Sunday, 12 October 2014

Putin orders troops back from Ukraine border ahead of talks


Moscow (AFP) - Russian President Vladimir Putin has ordered thousands of troops to withdraw from the border with Ukraine ahead of diplomatic talks on bringing peace to the Western-backed, former Soviet republic.

The announcement by the Kremlin late Saturday appeared to be a positive signal prior to Putin's meeting with Ukrainian President Petro Poroshenko and European leaders in Milan on Friday.

Accused by Ukraine and the West of stoking a bloody insurgency in eastern Ukraine, Russia is facing its most serious international isolation since the end of the Cold War. Several rounds of Western sanctions have shaken the economy, intensified capital flight and weakened the ruble.

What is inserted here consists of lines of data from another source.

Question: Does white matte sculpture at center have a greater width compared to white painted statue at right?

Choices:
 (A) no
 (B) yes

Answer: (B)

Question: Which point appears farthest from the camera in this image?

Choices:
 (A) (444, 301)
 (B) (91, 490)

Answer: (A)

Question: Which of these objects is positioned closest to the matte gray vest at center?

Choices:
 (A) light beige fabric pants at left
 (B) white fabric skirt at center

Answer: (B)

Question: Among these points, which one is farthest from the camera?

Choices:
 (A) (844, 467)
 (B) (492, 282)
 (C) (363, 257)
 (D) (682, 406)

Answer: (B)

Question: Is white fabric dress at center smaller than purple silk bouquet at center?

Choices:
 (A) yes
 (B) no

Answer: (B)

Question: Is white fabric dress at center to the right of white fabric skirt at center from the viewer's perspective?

"The head of state has tasked the defence minister with beginning to bring troops back to their permanent bases," the Kremlin said.

The order meant that 17,600 servicemen, who the Kremlin said had been participating in drills in the southern Rostov region on the border with Ukraine, would withdraw.

Defence minister Sergei Shoigu received the order after reporting that "summertime training on military ranges of the Southern military district is over," the Kremlin said.

The late Saturday meeting between Putin and Shoigu took place after the president chaired a meeting of his national security council at his Black Sea residence in Sochi, said the Kremlin, without providing further details.

Kiev reported that attacks by insurgents in the east of the country had subsided.

The rebels and the Ukrainian military in the eastern Donetsk region said for their part that they had agreed to a "no-shooting period," and the army announced "progress" in negotiations and preparations to create a buffer zone, as required under a ceasefire agreement.

- Negotiating a compromise -

Russia denies meddling in Ukraine and says it has never deployed troops in the bloody conflict. But Moscow-based political analyst Alexei Makarkin suggested Putin's order to pull back troops from near the border was aimed at persuading the West to ease punitive measures.

"I think this is part of the compromises that Russia and Ukraine have reached," he said on Echo of Moscow radio.

Putin will meet Ukraine's Poroshenko for talks on the sidelines of an Asia-Europe Meeting (ASEM) in Milan on Friday.

The talks -- which will also address the two countries' long-running gas dispute -- will also include the prime ministers of Italy and Britain as well as German Chancellor Angela Merkel.

"I don't expect that these will be easy negotiations," Poroshenko said on Saturday.

Putin and Poroshenko last met in August in Belarus, after which Kiev announced a truce with the pro-Moscow separatists which has been repeatedly broken.

In addition, US Secretary of State John Kerry will hold talks with Russia's Sergei Lavrov in Paris on Tuesday, with Ukraine expected to be high on the agenda.

The six-month conflict in Ukraine has killed more than 3,300 people and sparked deep mistrust between Russia and its neighbours to the west.

Although tens of thousands of Russian troops have been stationed near the Ukrainian border, Moscow has always denied getting involved in the fighting on the side of local separatists.

However, human rights activists and relatives of Russian soldiers say military commanders have used ranges in the Rostov region to deploy troops to Ukraine.

Activists investigating numerous reports of regular Russian troops in Ukraine say that secret funerals for soldiers killed fighting there have taken place in recent weeks.

Russia's unacknowledged casualties may run into hundreds, according to some estimates.

- End of 'New Russia'? -

Some opponents of Putin say the troop drawback means that the Kremlin is dropping its support for separatists.

"The project Novorossiya (New Russia) is over," former deputy prime minister turned opposition leader Boris Nemtsov said, referring to the loaded Tsarist-era name for what is now southern and eastern Ukraine.

Putin has used the term to refer to separatists battling to mould Ukraine's eastern regions into an independent statelet.

Nemtsov said the results of the Kremlin's six-month campaign were "disastrous".

Putin "wanted respect from the Ukrainian people," Nemtsov wrote on Facebook. Instead "he has got an enemy for many years to come".

Instead of winning international recognition, the Russian president "has become an outcast," he added.

Ukrainian analyst Taras Berezovets said the troop pullback meant Putin "had lost".

"Novorossiya has been left to its own devices," he said on Facebook.

The United States and European Union have already slapped several rounds of punitive measures on Moscow for its annexation of Crimea from Ukraine, and its alleged backing of the pro-Russian separatists.

Washington has warned that if Moscow does not withdraw its forces from eastern Ukraine new sanctions could follow.

In a sign that world leaders are keen to engage Putin in a further dialogue, Australia confirmed on Sunday that Putin would attend the G20 leaders' summit in November.